- [Source extract]
Researchers look to develop probiotic mixtures based on microbiota transfer between hen and chick
He addressed the issue of microbiota transfer and development in newly hatched chicks; he and his team have been researching microbiota transfer between a hen and chicks and identifying isolates or their mixtures that may mimic that transfer.
He said they have shown that caecal microbiota development is different in chicks and chicks raised with or without contact with an adult hen.
The researchers saw that Bacteroidetes, Actinobacteria, Selenomonadales and Faecalibacterium were efficiently transferred from donor hens to chicks.
They never recorded the transfer of Lactobacilli or Clostridiales.
The knowledge obtained, he told attendees at YAN20, can be used to identify bacterial genera which are efficiently transferred from hens to chicks followed by their isolation in pure culture.
Administration of pure cultures of such isolates or their mixtures should then mimic the natural transfer from a hen to chicks and improve the gut health of the chicks from the very first days of life. However, this can be achieved only using an evidence-based approach, reflecting principles of natural microbiota transfer between a hen and a chick, he said.

- [What to do]
**A.** Set down everything from "Researchers look to" down to "Lactobacilli or Clostridiales." in the hen-to-chick microbiota text, word for word.
**B.** According to the hen-to-chick microbiota text, which bacteria did the researchers never record being transferred?

- [Extracted entries]
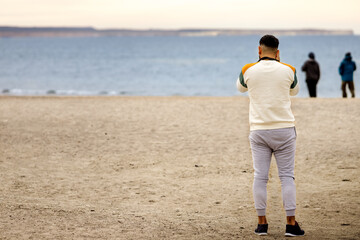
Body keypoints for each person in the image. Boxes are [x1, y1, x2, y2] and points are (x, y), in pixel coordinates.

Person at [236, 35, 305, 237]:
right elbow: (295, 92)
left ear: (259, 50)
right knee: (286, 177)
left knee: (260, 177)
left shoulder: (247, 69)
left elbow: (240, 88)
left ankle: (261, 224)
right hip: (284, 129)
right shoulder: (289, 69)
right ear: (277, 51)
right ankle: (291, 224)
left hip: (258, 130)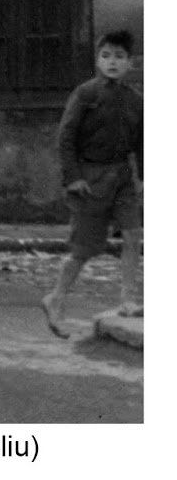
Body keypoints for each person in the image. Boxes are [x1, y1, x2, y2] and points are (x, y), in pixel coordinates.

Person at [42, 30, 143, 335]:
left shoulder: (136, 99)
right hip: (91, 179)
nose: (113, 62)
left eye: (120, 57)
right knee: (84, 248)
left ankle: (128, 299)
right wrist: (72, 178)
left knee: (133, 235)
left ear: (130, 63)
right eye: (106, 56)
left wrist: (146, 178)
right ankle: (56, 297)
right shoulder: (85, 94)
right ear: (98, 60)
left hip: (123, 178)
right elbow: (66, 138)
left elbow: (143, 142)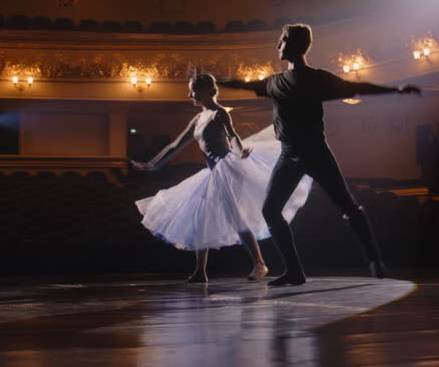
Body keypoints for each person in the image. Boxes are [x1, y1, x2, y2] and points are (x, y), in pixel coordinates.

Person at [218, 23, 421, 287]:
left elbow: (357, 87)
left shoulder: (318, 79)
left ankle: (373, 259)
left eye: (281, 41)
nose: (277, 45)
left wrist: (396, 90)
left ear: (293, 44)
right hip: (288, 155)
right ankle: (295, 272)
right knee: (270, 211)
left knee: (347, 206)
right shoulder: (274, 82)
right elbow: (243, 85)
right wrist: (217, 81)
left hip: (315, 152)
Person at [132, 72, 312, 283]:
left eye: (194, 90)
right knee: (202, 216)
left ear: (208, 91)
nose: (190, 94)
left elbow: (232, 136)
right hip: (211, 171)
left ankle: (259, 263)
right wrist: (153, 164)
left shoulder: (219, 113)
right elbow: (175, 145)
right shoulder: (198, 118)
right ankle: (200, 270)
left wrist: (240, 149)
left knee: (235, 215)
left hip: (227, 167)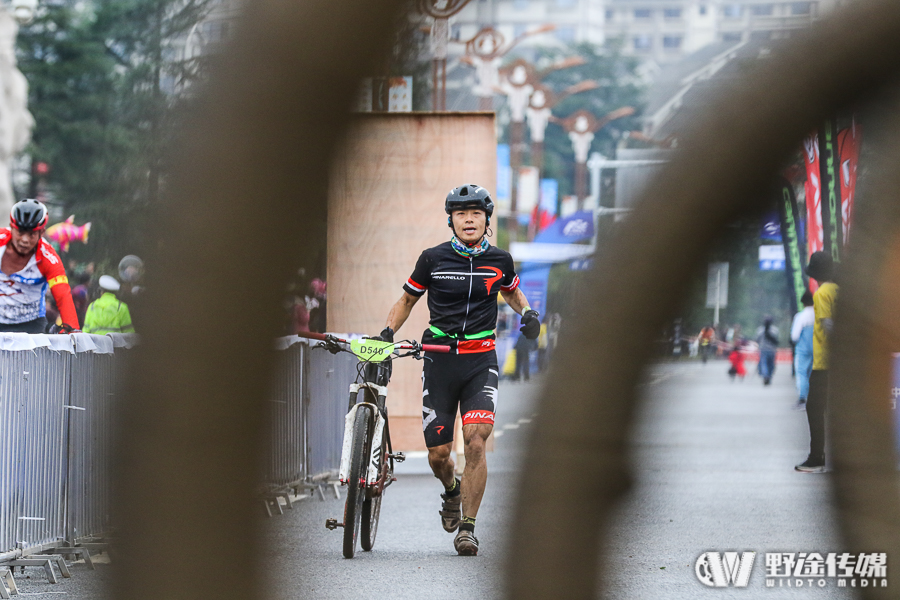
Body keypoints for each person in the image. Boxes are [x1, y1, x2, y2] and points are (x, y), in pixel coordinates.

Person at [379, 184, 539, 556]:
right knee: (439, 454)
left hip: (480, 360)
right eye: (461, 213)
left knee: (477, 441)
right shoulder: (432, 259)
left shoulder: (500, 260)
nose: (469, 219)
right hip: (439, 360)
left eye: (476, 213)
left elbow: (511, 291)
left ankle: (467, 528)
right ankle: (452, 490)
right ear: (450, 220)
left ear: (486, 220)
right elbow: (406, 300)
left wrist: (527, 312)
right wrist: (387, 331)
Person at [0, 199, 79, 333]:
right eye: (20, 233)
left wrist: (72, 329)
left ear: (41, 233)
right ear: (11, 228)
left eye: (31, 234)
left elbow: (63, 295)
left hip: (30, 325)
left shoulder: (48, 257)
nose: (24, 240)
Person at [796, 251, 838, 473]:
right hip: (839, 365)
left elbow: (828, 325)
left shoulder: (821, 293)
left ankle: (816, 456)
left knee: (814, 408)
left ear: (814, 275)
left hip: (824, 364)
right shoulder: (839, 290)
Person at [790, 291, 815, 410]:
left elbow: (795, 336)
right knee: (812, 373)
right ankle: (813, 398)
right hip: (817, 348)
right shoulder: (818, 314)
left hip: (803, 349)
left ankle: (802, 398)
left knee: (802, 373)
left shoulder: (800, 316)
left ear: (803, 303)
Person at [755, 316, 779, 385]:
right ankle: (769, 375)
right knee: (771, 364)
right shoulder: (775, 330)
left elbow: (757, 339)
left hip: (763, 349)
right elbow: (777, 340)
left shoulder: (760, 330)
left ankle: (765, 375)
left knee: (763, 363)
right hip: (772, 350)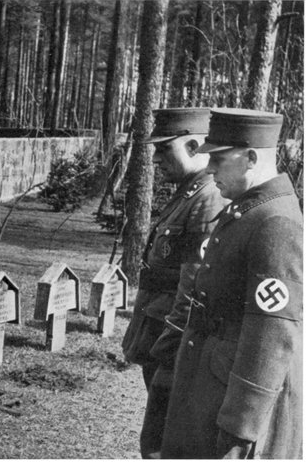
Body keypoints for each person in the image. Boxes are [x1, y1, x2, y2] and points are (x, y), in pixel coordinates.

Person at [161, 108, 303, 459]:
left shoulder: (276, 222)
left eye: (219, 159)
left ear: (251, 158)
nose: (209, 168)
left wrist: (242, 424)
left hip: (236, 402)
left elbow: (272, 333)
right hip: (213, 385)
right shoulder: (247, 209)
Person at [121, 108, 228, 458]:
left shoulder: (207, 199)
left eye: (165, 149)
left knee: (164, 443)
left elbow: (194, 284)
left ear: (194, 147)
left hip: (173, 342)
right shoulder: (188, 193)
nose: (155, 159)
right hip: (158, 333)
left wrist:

- [Exercise answers]
**A.**
Researchers look to develop probiotic mixtures based on microbiota transfer between hen and chick
He addressed the issue of microbiota transfer and development in newly hatched chicks; he and his team have been researching microbiota transfer between a hen and chicks and identifying isolates or their mixtures that may mimic that transfer.
He said they have shown that caecal microbiota development is different in chicks and chicks raised with or without contact with an adult hen.
The researchers saw that Bacteroidetes, Actinobacteria, Selenomonadales and Faecalibacterium were efficiently transferred from donor hens to chicks.
They never recorded the transfer of Lactobacilli or Clostridiales.

**B.** Lactobacilli and Clostridiales.